3 Reasons People Are Walking Away From Your Photography Business

What is the one thing each of us wishes we had more of? Time. Because we all have way more to get done each day then we actually have time to accomplish, we start looking for shortcuts that will make things easier. Online banking? Check. Delivery service for everything from dry cleaning to dinner? Check. If we want to spend our money, we want to make sure its giving us something in return, not causing us more work.

Which is why simple messages always work. Look at your favorite products and services. Do you have to think before you buy? Or do they convince you before hand that you will be making the right purchase from someone you can believe in and trust?

Makes sense, right? Yet its amazing how many entrepreneurs manage to confuse what should be a simple process.

1. Problem: Too Many Areas Of Expertise

Having more than one niche you can focus your energy on may seem like a good thing up front. And it does offer you the ability to pick and choose what you want to do each day.

Yet the problem with being good at everything is no one will understand the one thing you are really great at. Instead of being the go-to person for one area of focus, you will be the catch all person that picks up things when no one else comes to mind.

Solution: Niche and segment

Its okay to have more than one love. But if you combine them and try and get your clients to understand your two different niches, it may be a chore. Consider a photographer that loves weddings and product work for catalogs and magazines. Both are photography related and can showcase your creative side. Yet weddings may be considered a bit “frilly” for commercial work. Some executives that would happily hire a seasoned commercial photographer may have a bit of reluctance when they see you compete for weddings on the side. Different mentality. Different areas of expertise. And sometimes the image of what it takes doesn’t cross over from industry to industry.

I would suggest creating more than one website if necessary, allowing each of them to focus on the area you are promoting to each set of clientele. Don’t hide the fact you cater to different industries. Just don’t focus on it where a potential client can spend a lot of time reading about the other niches you cater to.

2. Problem: Offering Distant Products and Services On The Same Site

What is the number one reason people abandon their purchases? Confusion sets in and they simply don’t know what to do next. They are all set ready to buy something, and then change their minds because they are led to another product or service that makes confusion set in.
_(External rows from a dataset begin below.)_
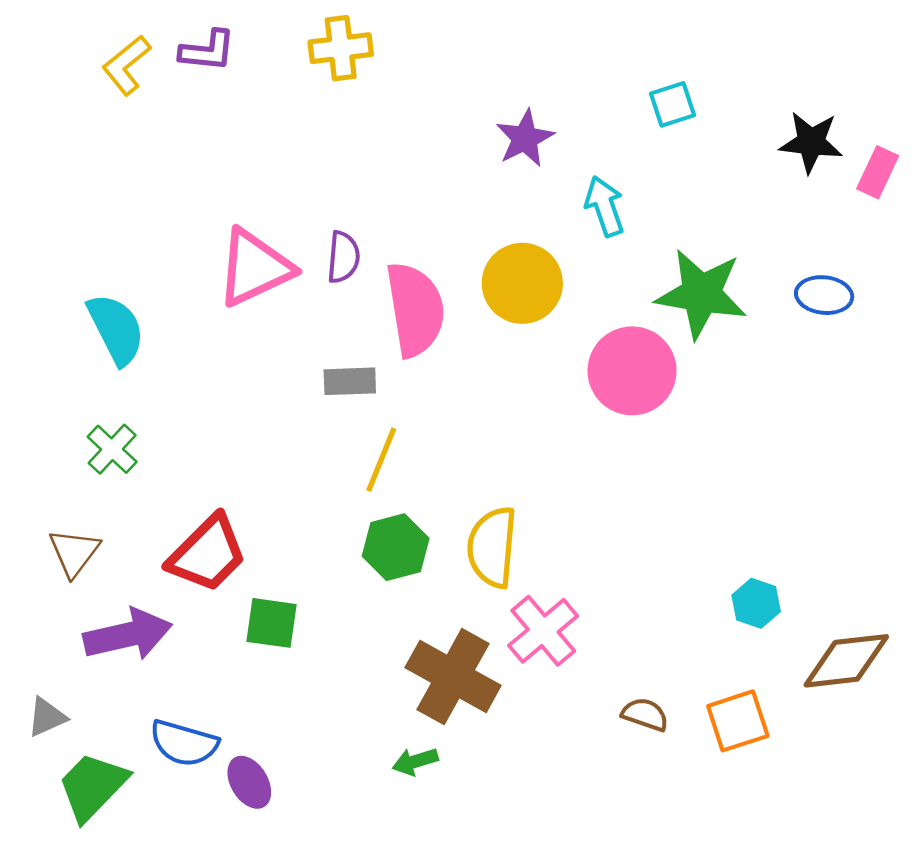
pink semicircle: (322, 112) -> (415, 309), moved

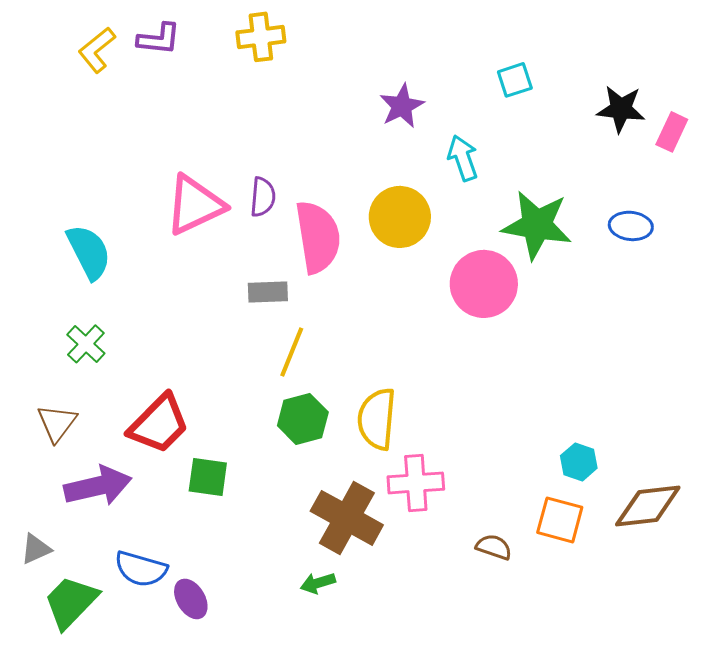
pink cross: (543, 631) -> (416, 483), turned 36
orange square: (738, 721) -> (560, 520), moved, turned 33

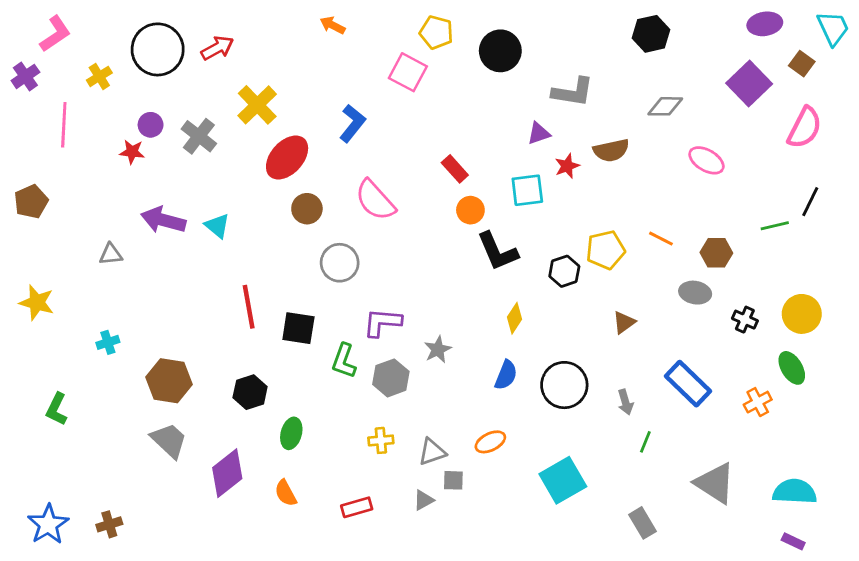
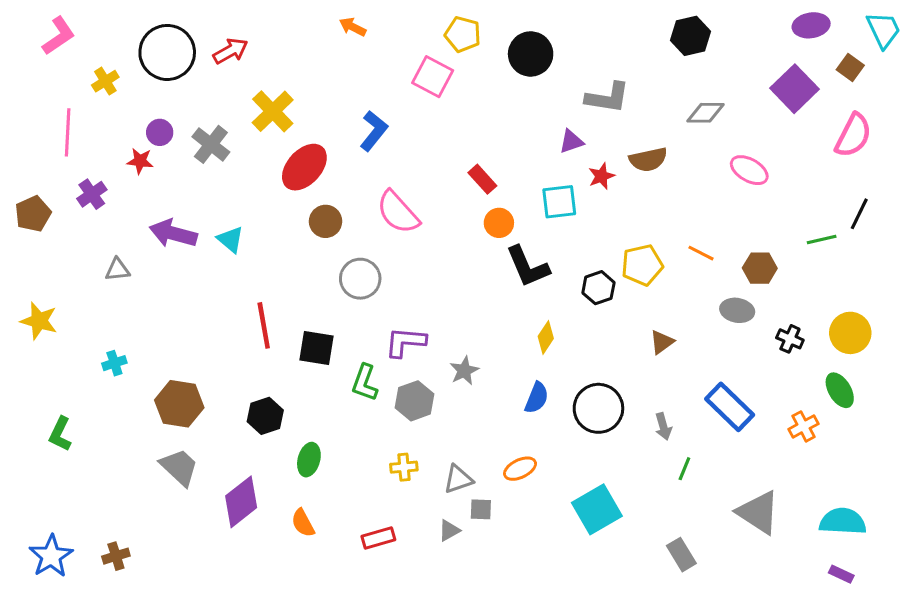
purple cross: (25, 76) -> (92, 194), moved

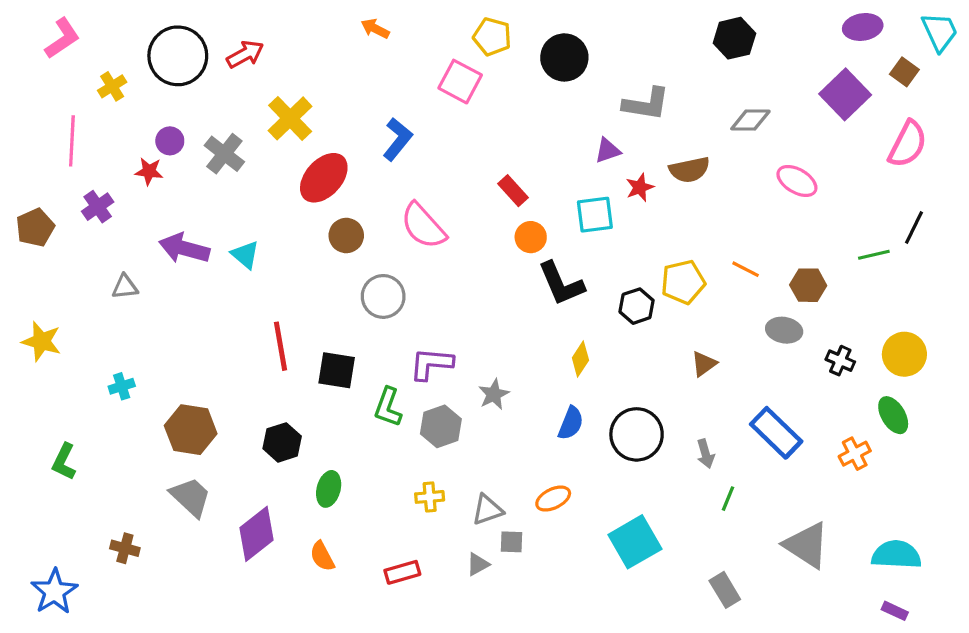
brown cross: (116, 556) -> (125, 548), moved, turned 32

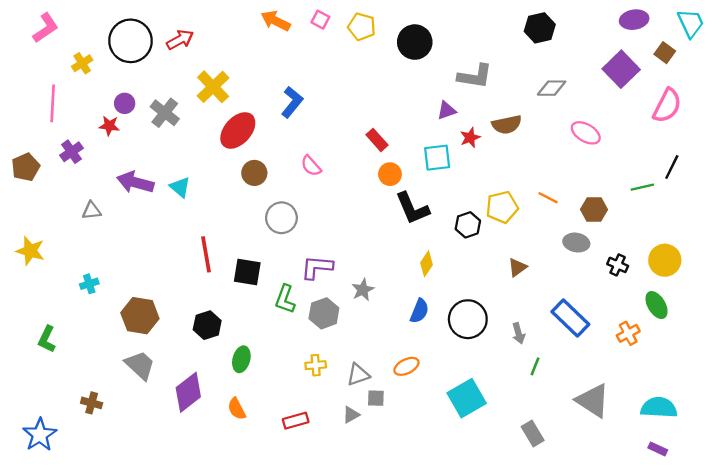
orange arrow: (375, 29) -> (276, 21), size x1.4
pink square: (460, 82) -> (320, 20), moved, size x0.6
pink semicircle: (423, 226) -> (311, 166), size x0.6

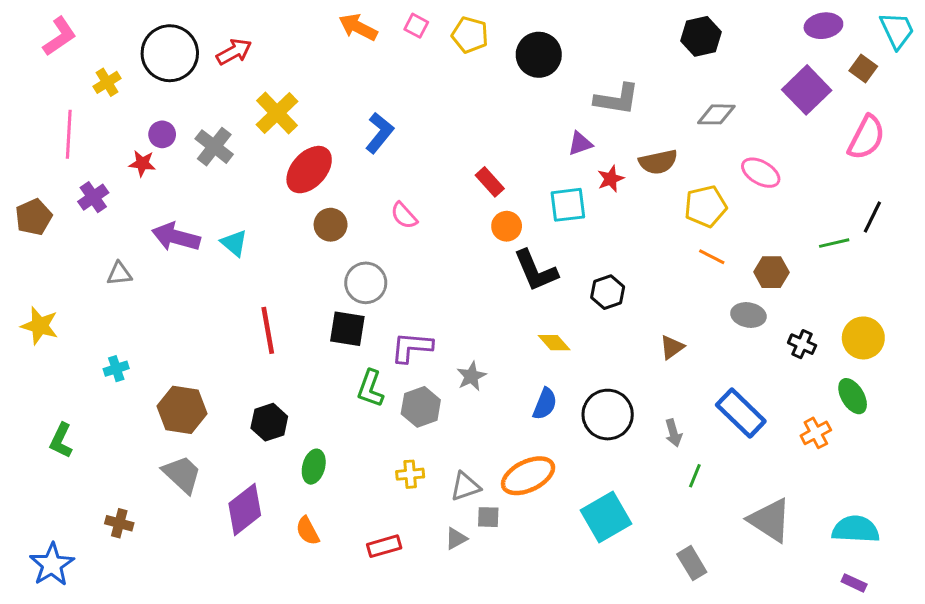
yellow pentagon: (502, 207) -> (706, 206), moved
yellow diamond: (427, 264) -> (554, 343), turned -75
black square: (247, 272) -> (347, 329), moved
orange ellipse: (406, 366) -> (528, 476), size x1.6

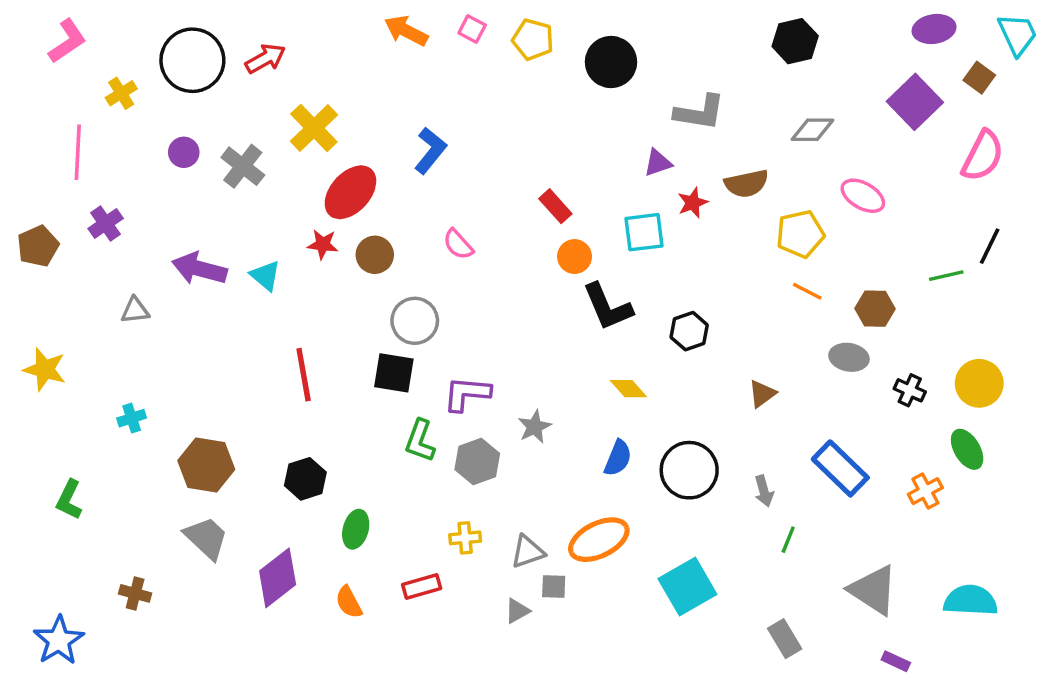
red star: (142, 163) -> (323, 244), moved
red rectangle: (384, 546) -> (422, 587), moved
purple rectangle: (854, 583) -> (896, 661), moved

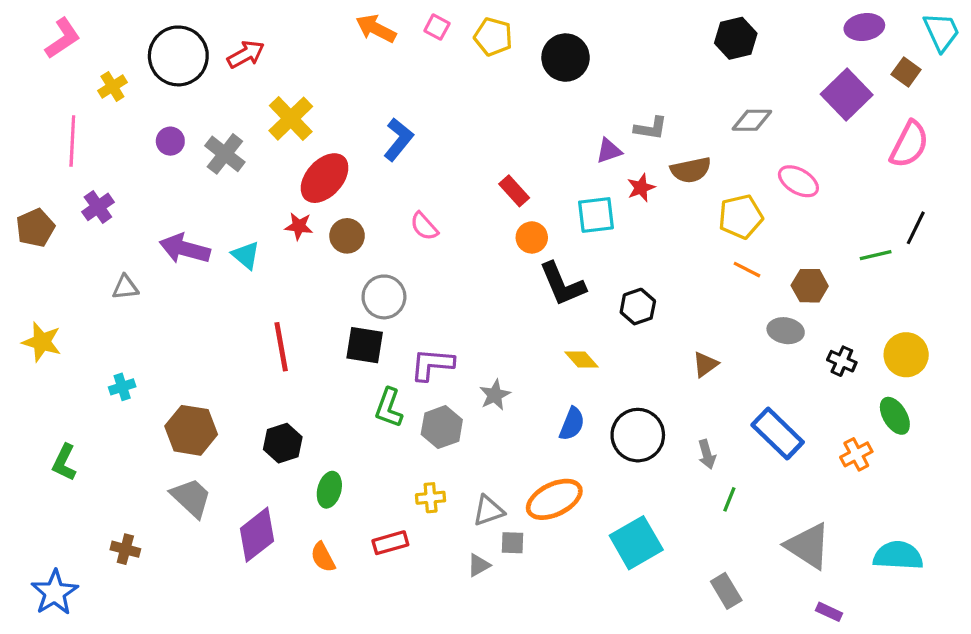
gray L-shape: (700, 112) -> (651, 128), moved, size x0.7

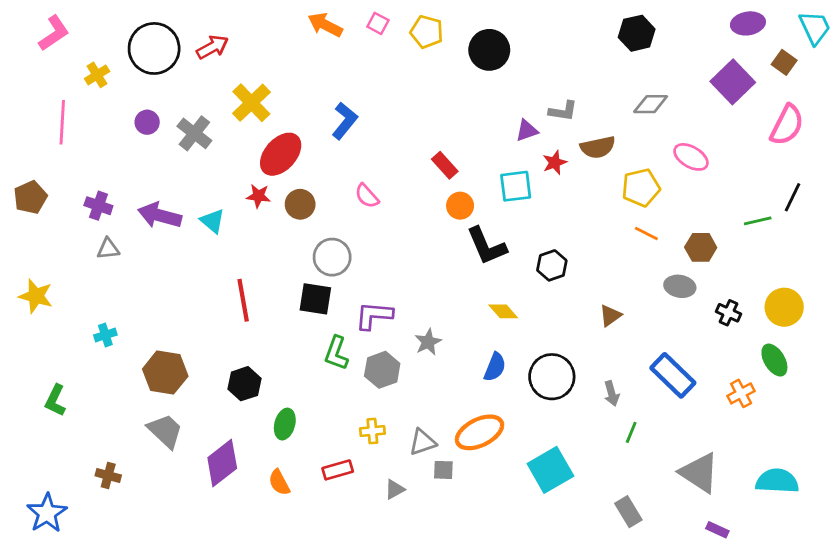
purple cross: (98, 207) -> (98, 206), moved, turned -36
gray triangle: (479, 565) -> (395, 489), moved

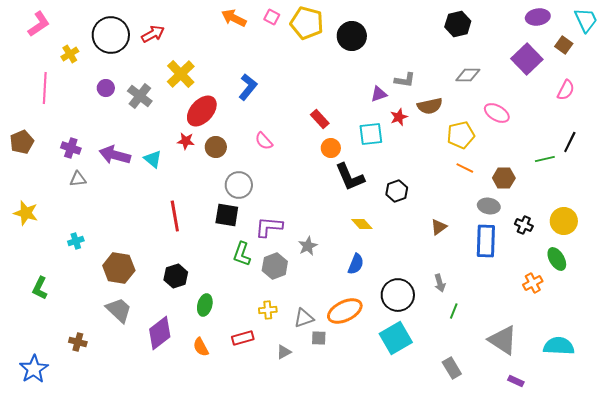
yellow pentagon: (427, 32) -> (307, 23), size x1.4
pink semicircle: (787, 125) -> (566, 90), size x0.7
blue rectangle: (673, 375) -> (486, 241), moved, turned 48
black circle: (552, 377) -> (398, 295), moved

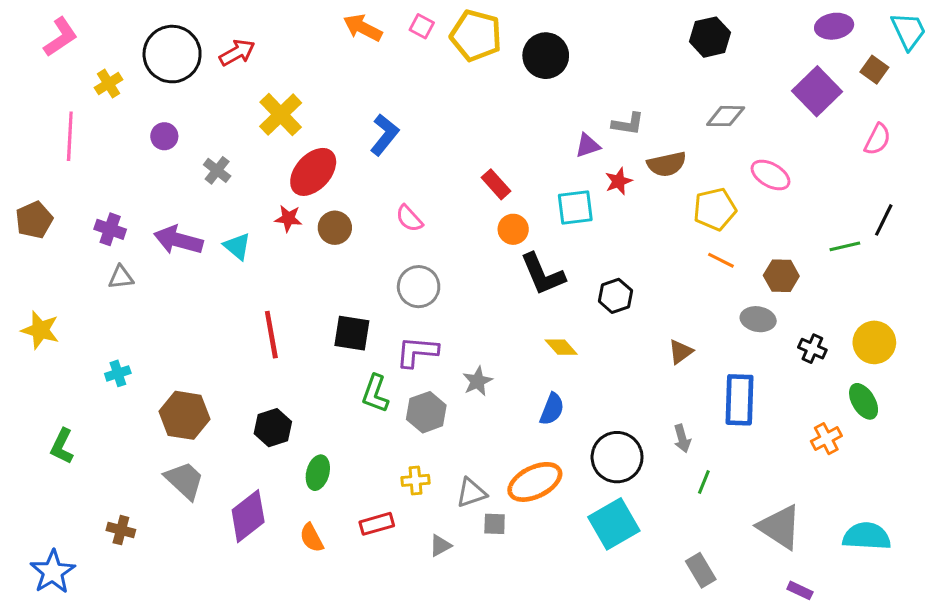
gray cross: (140, 96) -> (217, 170), moved, size x0.7
gray circle: (239, 185) -> (419, 287), moved
blue rectangle: (486, 241) -> (739, 400), moved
If you can’t get a clear picture of what a business does, its hard to trust them with your money. Will you really get what you are hoping for? Or will it be a generic, confusing product that offers things you don’t really want or need?

Solution: Keep the sales process simple

There is no problem if you have a few products or services that are completely related and build on each other from the beginning. For example, you have one basic package that all must purchase. Then you offer add-ons that complement your basic package.

Yet when little separates them (like adding an additional 8×10 and an hour of time), or you showcase niches that aren’t related (commercial and wedding), its best if you build the two sites.

Juggling your time between two “businesses” may seem to be counterproductive. Yet it allows you to focus your time and energy in such a way that it helps grow your bottom line. When you spend time in one niche, you focus all of your energy there, relating to the clients that will love you most.

3. Problem: Failing To Personalize Your Business

People want to do business with people. Not companies. Not businesses. Not websites. And not technology.

Technology has made it possible to automate just about everything. Yet at the same time, in has removed the personal touch we used to shower onto our small businesses.

When small businesses existed dozens of years ago, they built their businesses by getting to know the people in their neighborhood. They could say hello by name, remember personal likes and dislikes, and even contact people with special ideas when they had them.

How do you do that with Facebook and Twitter when you’re simply “slamming” information, trying to gain traction in the online world? It can’t be done if you are thinking from a traditional marketing viewpoint.

Which is why you are just as important, if not more important, to the livelihood of your business.

Solution: Let your personality shine

A boring newsletter from your business that shares a little of “we did this” and “we did that” isn’t very exciting. But when you have an entire article on your trip to Italy, writing about what you did and what you saw, including photographs of your family, what could be more personal? And a few images of your latest client are great – it shows what you can do – yet it doesn’t show how fun you are to work with. A story about your time together, and even a picture of you and your clients enjoying lunch together,  builds your personality.

The same holds true no matter how you market your business. From Facebook to Twitter to a traditional brochure, what you do is important; who you are is even more important.

When you show your personality, it creates the “small talk” that people use to formulate opinions about whether they can work with you. People love seeing who you are and how you have similar interests to themselves. If they know they can come in and share more than just “business”, they will be more willing to part with their money.

2 thoughts on “3 Reasons People Are Walking Away From Your Photography Business”

  1. Great advice. I think personalizing your online presence is going to be more important for businesses as users are just swamped with the amount of options available. As you mentioned people will indeed rather do business with other people, not a “website” or “blog”.

    Thanks for the reminders. subbed to your site and liked.